I boiled the washed garbanzos at least 30 minutes, with some whole garlic cloves added to flavor the water. (I would put garlic into the falafel, except I'm mildly allergic to garlic.) My boyfriend drained, cooled, and mashed the cooked garbanzos, adding salt, cumin seed that he mashed in the mortar and pestle, and minced parsley. Then he mixed in an egg and some flour. I heated a wok with an inch or so of vegetable oil, and continued to add flour until the dough was workable. Then I rolled the garbanzo mush into balls and fried directly in the oil, removing them to a bowl lined with paper towel when the outside had turned a golden brown.

Meanwhile, my boyfriend prepared a tatziki with plain goat yogurt, sesame seeds, salt, julienned lemon cucumber, diced sweet red pepper, and shredded iceberg or green butter lettuce. We transfered everything to serving bowls, and prepared the individual sandwiches at the table. Delish.

Saturday, July 26, 2008

Polenta gnocchi with pesto

We enjoy homemade pasta around here, and there's no pasta easier than gnocchi. Traditionally made at the end of the month before payday — and lending their name to the tax collectors who steal your paycheck — gnocchi (sing. gnoccho) can be made with any leftover mush-of-starch. Mashed potatoes seem to be most popular in the States, but polenta or wheat are also tasty. Combine leftover starch mush with eggs, salt, and enough flour to make into a dough, roll into balls, and boil two minutes until gnocchi float.

To that end, we brought two cups soy milk combined with two cups lightly-salted water to a boil, turned off the heat, and whisked in two cups polenta meal. Covered, this sat for about thirty minutes to cook. The by-then-cool polenta mush we combined with two eggs and a fair amount of flour, ending up with twice as much dough as we wanted. We rolled out all of the dough into gnocchi, deciding to freeze half of it. (This would have worked, too, if we froze them separated by layers of wax paper. As it is, we are currently defrosting a tub of solid polenta, to re-roll into gnocchi on Monday.) We brought salted and well-oiled water to a boil, and cooked the polenta two minutes until the balls floated.

The blender had burnt out, so the pesto we made by hand. We mashed half a cup pine nuts in the mortar and pestle, and also mashed one garlic clove. These we combined with half a cup good olive oil, a tsp salt, a quarter cup grated parmesan, and half a bunch each of spinach and basil, minced. The pesto at hand, we cooked the gnocchi, draining in a colander set in a ceramic serving bowl, emptied the bowl of the hot water, and then combined the pasta and sauce for a dish that in the U.S. if the height of gourmet.

Two salads

Shell two pounds garbanzo beans, boil two minutes, and drain. Toss with one bunch arugula, half a tub crumbled feta, and a tub of oil-cured black olives and almonds. Dress with olive oil, salt, and red wine that's turning to vinegar.

> TASK LIST:
1. Translate this sentence from the cooking blog into Spanish: "Then he mixed in an egg and some flour."
2. According to the cooking blog, how long were the polenta gnocchi boiled?
3. Go on with the cooking blog from its final sentence.

> PROVIDED RECORDS:

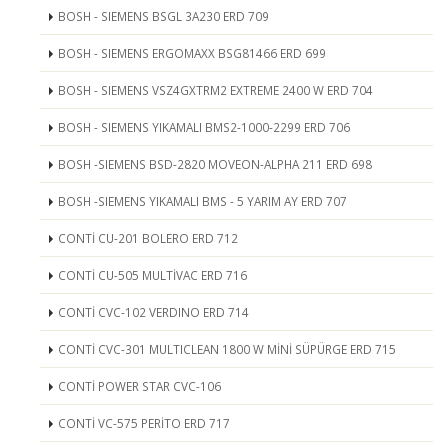
BOSH - SIEMENS BSGL 3A230 ERD 709
BOSH - SIEMENS ERGOMAXX BSG81466 ERD 699
BOSH - SIEMENS VSZ4GXTRM2 EXTREME 2400 W ERD 704
BOSH - SIEMENS YIKAMALI BMS2-1000-2299 ERD 706
BOSH -SIEMENS BSD-2820 MOVEON-ALPHA 211 ERD 698
BOSH -SIEMENS YIKAMALI BMS - 5 YARIM AY ERD 707
CONTİ CU-201 BOLERO ERD 712
CONTİ CU-505 MULTİVAC ERD 716
CONTİ CVC-102 VERDINO ERD 714
CONTİ CVC-301 MULTICLEAN 1800 W MİNİ SÜPÜRGE ERD 715
CONTİ POWER STAR CVC-106
CONTİ VC-575 PERİTO ERD 717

> ANSWER LIST:
1. Luego él incorporó un huevo y un poco de harina.

2. Two minutes, until the balls floated.

3.
Sauté hazelnuts in walnut or olive oil until pungent. Top and quarter one pint strawberries, and toss with half a pound of spinach and four oz sweet chevre. Dress with oil and a white zinfandel.

Three-bean salad with wild rice

Shelling beans are in season, which is phenomenal. Most people have only a few shelling beans fresh: peas, and perhaps edamame or fava. But all your favorite dried or canned beans were once fresh. At our markets, I've seen cannellini beans, cranberry beans, black-eyed peas, and garbanzos. All are very tasty. Shelling usually converts about a pound of beans into about a cup. Although edible raw, I prefer to boil the beans just a few minutes.

Shell a pound each of cranberry beans, cannellini beans, and garbanzos. Also thinly slice half a pound of clean carrots. Bring enough water to cover the veggies to a boil, and blanch the beans and carrots two minutes. Drain, and toss in a serving bowl with olive oil, salt, and fresh herbs.

We had our salad with wild rice. This delicious grain should be cooked in twice as much salted water until some of the seeds burst open; then the excess liquid should be drained off. Our dinner was the most gourmet rice-and-beans ever.

Mussels

Oysters, mussels, and clams are "an excellent choice because they are farmed in an environmentally responsible way." Prefer local farmed shellfish, because shellfish should be purchased alive and extremely fresh. Ours come from Hog Island, an environmentally-careful shellfish farm in Tomales Bay. They primarily trade in oysters, and at Farmers' Market one can buy fish to take home and also oysters on the half shell to eat right there. Mmmm good.

Expect a pound of mussels and a pound of dried pasta to satisfy two people. Prepare the pasta very light: we had farfale, tossed with sage-butter.

In a large pot, combine two cups vegetable broth, two cups of white cooking wine, a few stocks of green onions, cleaned and diced, half a dozen whole garlic cloves, and a fair amount of salt. Add the mussels, and enough water to cover, and bring gently to a boil.

The mussels are done when the water boils, but there's no harm in letting them sit a little while. The mussels should open up in the water. Do not cook any mussels that are open when dry — those are dead and may make you sick — and similarly discard any mussels that do not open when cooking. With a slotted spoon, remove cooked mussels to a large ceramic bowl, and pour over as much broth as will fit without spilling. Present the mussels in the bowl with broth, and serve at the table with the slotted spoon.

Save the shells for a fish stock, of course, which should be prepared with shellfish (crab, lobster, clam, oyster, etc.) shells, fish bones, and fennel, leeks, and onions. Since I don't really have the space or time to keep different bags of stock scraps, these mussel shells went in the vegetable-broth bag with the beets and carrots and garlic.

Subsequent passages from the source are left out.